Segment Open

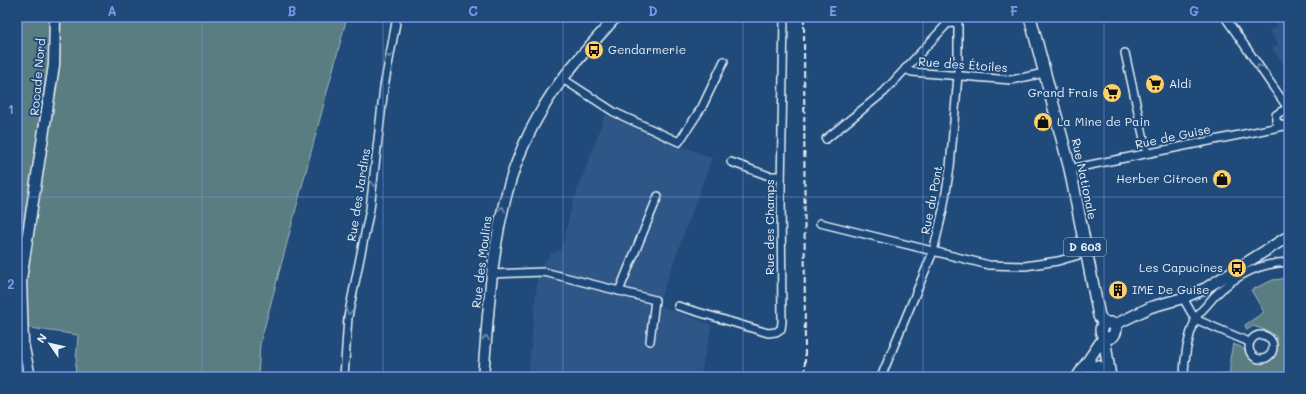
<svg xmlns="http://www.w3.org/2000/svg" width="1306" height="394" font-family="Mali,sans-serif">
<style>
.built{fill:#2d5686}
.green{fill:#5a7d82;stroke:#a1b7bd}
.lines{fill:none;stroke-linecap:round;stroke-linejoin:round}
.street-casing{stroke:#e8f1f8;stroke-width:10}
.secondary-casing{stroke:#e8f1f8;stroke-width:13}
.primary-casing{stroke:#e8f1f8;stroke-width:14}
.street{stroke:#1f4a7a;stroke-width:7}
.secondary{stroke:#1f4a7a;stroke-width:10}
.primary{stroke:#1f4a7a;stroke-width:11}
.rail{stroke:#e8f1f8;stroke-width:2;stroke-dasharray:6 3;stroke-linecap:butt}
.oneway{stroke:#6f8dac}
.grid{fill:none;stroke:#7897e6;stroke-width:1;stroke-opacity:0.55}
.labels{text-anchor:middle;stroke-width:4;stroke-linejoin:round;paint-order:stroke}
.shield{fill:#1f4a7a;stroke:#acbfd2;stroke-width:1}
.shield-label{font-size:11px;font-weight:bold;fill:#e8f1f8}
.poi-label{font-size:12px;fill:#e8f1f8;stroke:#1f4a7a;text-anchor:start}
.street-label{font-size:12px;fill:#e8f1f8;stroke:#1f4a7a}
.neatline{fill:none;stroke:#7897e6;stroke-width:1.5}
.grid-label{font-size:13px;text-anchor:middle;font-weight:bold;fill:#7897e6}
</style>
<rect width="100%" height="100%" fill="#1f4a7a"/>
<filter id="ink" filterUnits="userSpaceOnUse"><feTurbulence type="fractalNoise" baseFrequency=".025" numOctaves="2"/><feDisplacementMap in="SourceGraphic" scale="8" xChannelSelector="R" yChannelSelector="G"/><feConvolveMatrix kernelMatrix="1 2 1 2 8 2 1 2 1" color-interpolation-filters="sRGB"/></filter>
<g filter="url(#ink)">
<g class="built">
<path d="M1271 17H1289V71L1272 49 1278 44 1269 31 1278 26Z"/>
<path d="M605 115 712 158 658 305 712 325 700 377H528L538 270 551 254 562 248 572 205Z"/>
</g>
<g class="green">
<path d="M17 17H347L260 344 258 377H75L78 335 17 326Z"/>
<path d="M1289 278V377H1209V375L1230 374V359L1233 344 1241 347 1256 362 1274 358 1277 341 1276 336 1268 331 1253 326 1247 330 1245 325 1264 312 1251 290 1273 280Z"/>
</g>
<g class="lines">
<g class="street-casing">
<g id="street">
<path d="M1225 17 1285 104 1287 112"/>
<path d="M1125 53 1147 153"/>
<path d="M905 69 912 72 1011 80 1044 73"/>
<path d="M563 79 614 112 679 142 702 107 724 61"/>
<path d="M1281 125 1276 121V115L1282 111 1289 113"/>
<path d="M826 139 884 92 947 24 958 22"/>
<path d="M731 162 769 176H781"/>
<path d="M1070 169 1284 126 1289 123"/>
<path d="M820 223 989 265 1025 266 1058 261 1086 253"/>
<path d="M492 274 544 272 655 300 650 341"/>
<path d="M619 291 658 196"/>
<path d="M1183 298 1195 319 1249 342"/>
<path d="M678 306 768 333 776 332 781 329 782 322 781 189 784 17"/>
<circle cx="1261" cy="347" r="12"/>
<path d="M17 376 29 372"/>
<path d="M344 377 348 317 370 209 384 87 397 17"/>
<path d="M881 377 933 252 943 210 950 167 958 76V17"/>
<path d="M1184 377C1184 358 1188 338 1195 320 1197 315 1202 310 1206 306 1226 280 1256 263 1289 262"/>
</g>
</g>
<g class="secondary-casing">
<g id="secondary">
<path d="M1114 325 1151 307 1183 298 1206 288 1289 236"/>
<path d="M1084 366H1098L1109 373"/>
<path d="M30 377 23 343 21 279 54 65 55 17"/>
<path d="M483 377C491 287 492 195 539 115 559 78 588 48 616 17"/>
<path d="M1077 377 1104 337"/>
</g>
</g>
<g class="primary-casing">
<g id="primary">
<path d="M1030 17 1070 169 1099 316 1104 323"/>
<path d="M1104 323C1100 329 1100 331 1104 337L1110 377"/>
<path d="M1104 337C1111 339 1115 336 1116 329L1111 323H1104"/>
</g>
</g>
<use href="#street" class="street"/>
<use href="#secondary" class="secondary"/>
<use href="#primary" class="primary"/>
<path class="rail" d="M804 17 805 377"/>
</g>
<defs><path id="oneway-chevron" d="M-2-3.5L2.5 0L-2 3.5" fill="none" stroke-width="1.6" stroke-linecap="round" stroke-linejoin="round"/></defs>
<g class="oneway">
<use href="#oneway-chevron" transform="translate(389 55) rotate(100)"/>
<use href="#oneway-chevron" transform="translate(1259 67) rotate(-124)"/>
<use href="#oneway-chevron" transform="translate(374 184) rotate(98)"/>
<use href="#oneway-chevron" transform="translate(502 209) rotate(-77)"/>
<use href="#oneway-chevron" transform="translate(349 312) rotate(98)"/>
<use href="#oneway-chevron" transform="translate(486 338) rotate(-85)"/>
</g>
</g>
<path class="grid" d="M202 17V377M383 17V377M563 17V377M743 17V377M923 17V377M1104 17V377M17 197H1289"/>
<defs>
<g id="bus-disc" transform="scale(1)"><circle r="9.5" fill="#ffd166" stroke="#1f4a7a"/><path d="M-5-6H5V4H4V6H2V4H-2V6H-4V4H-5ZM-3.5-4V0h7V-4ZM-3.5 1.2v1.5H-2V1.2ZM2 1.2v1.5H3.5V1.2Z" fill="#111"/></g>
<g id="supermarket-disc" transform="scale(1)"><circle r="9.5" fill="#ffd166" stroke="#1f4a7a"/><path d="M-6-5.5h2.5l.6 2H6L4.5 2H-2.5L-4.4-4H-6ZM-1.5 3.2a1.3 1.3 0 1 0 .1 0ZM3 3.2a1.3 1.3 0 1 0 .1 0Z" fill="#111"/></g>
<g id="shop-disc" transform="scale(1)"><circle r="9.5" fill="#ffd166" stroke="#1f4a7a"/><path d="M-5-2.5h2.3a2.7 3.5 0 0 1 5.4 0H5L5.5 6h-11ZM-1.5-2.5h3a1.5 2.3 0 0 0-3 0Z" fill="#111"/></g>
<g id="building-disc" transform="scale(1)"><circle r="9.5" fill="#ffd166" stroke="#1f4a7a"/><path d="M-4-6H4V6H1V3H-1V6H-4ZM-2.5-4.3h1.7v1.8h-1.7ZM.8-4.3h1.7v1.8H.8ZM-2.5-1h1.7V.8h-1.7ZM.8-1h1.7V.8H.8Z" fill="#111"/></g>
</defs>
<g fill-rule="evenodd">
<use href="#bus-disc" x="594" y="50"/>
<use href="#supermarket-disc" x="1155" y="84"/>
<use href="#supermarket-disc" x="1112" y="93"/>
<use href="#shop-disc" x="1043" y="122"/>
<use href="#shop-disc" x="1222" y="179"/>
<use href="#bus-disc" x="1237" y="268"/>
<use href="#building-disc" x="1118" y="290"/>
</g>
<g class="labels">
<rect class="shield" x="1064" y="238" width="42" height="18" rx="3"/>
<g class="shield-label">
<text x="1085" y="251">D 603</text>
</g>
<g class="poi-label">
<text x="608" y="54">Gendarmerie</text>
<text x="1169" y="88">Aldi</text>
<text x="1098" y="97" text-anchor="end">Grand Frais</text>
<text x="1057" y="126">La Mine de Pain</text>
<text x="1208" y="183" text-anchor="end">Herber Citroen</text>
<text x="1223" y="272" text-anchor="end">Les Capucines</text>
<text x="1132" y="294">IME De Guise</text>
</g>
<g class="street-label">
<text transform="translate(963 65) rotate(4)" y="4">Rue des Étoiles</text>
<text transform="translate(38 77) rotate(-85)" y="4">Rocade Nord</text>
<text transform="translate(1173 137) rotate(-12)" y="4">Rue de Guise</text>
<text transform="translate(1084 179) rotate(78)" y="4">Rue Nationale</text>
<text transform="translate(359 195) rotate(-81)" y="4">Rue des Jardins</text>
<text transform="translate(932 200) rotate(-79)" y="4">Rue du Pont</text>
<text transform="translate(770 227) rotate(-90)" y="4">Rue des Champs</text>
<text transform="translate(482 262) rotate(-83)" y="4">Rue des Moulins</text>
</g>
</g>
<rect width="1306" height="394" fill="none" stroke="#1f4a7a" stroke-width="44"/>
<g transform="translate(50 344) rotate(304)" stroke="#1f4a7a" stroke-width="3" paint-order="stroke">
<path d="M0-3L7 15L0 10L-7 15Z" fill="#e8f1f8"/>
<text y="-6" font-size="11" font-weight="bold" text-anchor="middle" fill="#e8f1f8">N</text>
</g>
<rect x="22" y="22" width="1262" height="350" class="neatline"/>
<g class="grid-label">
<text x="112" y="16">A</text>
<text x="292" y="16">B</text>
<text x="473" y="16">C</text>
<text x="653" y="16">D</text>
<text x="833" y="16">E</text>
<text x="1014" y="16">F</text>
<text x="1194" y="16">G</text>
<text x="11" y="114">1</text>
<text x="11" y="289">2</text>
</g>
</svg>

Segment Closed

* _WORK TO BE COMPLETED_
Scan the entries above. Copy each line that has the string "labels".

* _WRITTEN RESPONSE_
.labels{text-anchor:middle;stroke-width:4;stroke-linejoin:round;paint-order:stroke}
<g class="labels">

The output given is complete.